## What is needed
Reprint all records below exactly. No images.

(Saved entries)
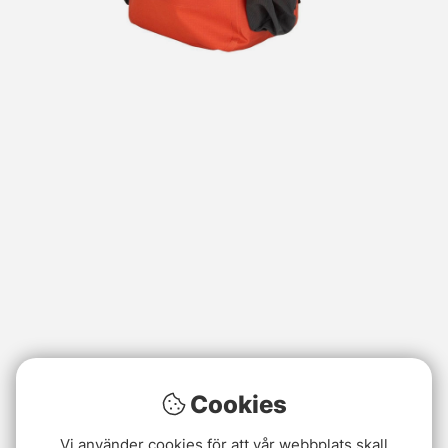
Cookies
Vi använder cookies för att vår webbplats skall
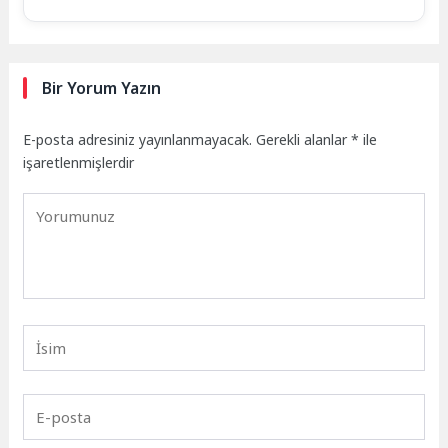
Bir Yorum Yazın
E-posta adresiniz yayınlanmayacak.
Gerekli alanlar
*
ile
işaretlenmişlerdir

## Expected output
Cookies
Vi använder cookies för att vår webbplats skall
Bir Yorum Yazın
E-posta adresiniz yayınlanmayacak.
Gerekli alanlar
*
ile
işaretlenmişlerdir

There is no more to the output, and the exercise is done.